Repeat every entry exactly as it stands. Omit the images.

--- SUPPLIED RECORDS Enclosed Below ---

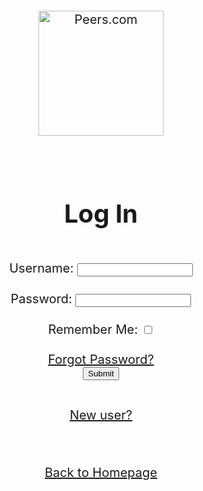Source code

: <!doctype html>
<html>

<head>


<title> Peers </title>

<style type="text/css">

body {height:100%;
 width:100%;
 background-image:url(login.jpg);
 position:relative;
 
font-size:20px; text-align:center;
}



#d h1 {color:#uuffff; }


#forgotpass  {color:blue;
font-size:20px;
}




</style>


</head>



<body>

<a> <img src="peer.png" height="200" title="Peers.com"/> </a>

<br/>

<form>
<div id="d"><h1 title="if you already have one "> Log In </h1> </div>  <br/>
Username:  <input type="text" name="username"/> <br/> <br/>
Password: <input type="password" name="password"/> <br/> <br/>
Remember Me: <input type="checkbox" name="rem-my-pass"/> <br/><br/>
<div id="forgotpass"><a href="login.html"> Forgot Password? </a>  </div>
<input type="submit" name="login"/> <br/> <br/>

<a href="signup.html" title="sign up" > New user? </a> <br/> 
</form>

<br/>
<br/>
<a href="Homepage.html">Back to Homepage </a> 
<br/>
<br/>
<br/>
<br/>
</body>

</html>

--- End of Enclosed SUPPLIED RECORDS ---

» ANSWER FOR THIS EXERCISE:
Source code

: <!doctype html>
<html>

<head>


<title> Peers </title>

<style type="text/css">

body {height:100%;
 width:100%;
 background-image:url(login.jpg);
 position:relative;
 
font-size:20px; text-align:center;
}



#d h1 {color:#uuffff; }


#forgotpass  {color:blue;
font-size:20px;
}




</style>


</head>



<body>

<a> <img src="peer.png" height="200" title="Peers.com"/> </a>

<br/>

<form>
<div id="d"><h1 title="if you already have one "> Log In </h1> </div>  <br/>
Username:  <input type="text" name="username"/> <br/> <br/>
Password: <input type="password" name="password"/> <br/> <br/>
Remember Me: <input type="checkbox" name="rem-my-pass"/> <br/><br/>
<div id="forgotpass"><a href="login.html"> Forgot Password? </a>  </div>
<input type="submit" name="login"/> <br/> <br/>

<a href="signup.html" title="sign up" > New user? </a> <br/> 
</form>

<br/>
<br/>
<a href="Homepage.html">Back to Homepage </a> 
<br/>
<br/>
<br/>
<br/>
</body>

</html>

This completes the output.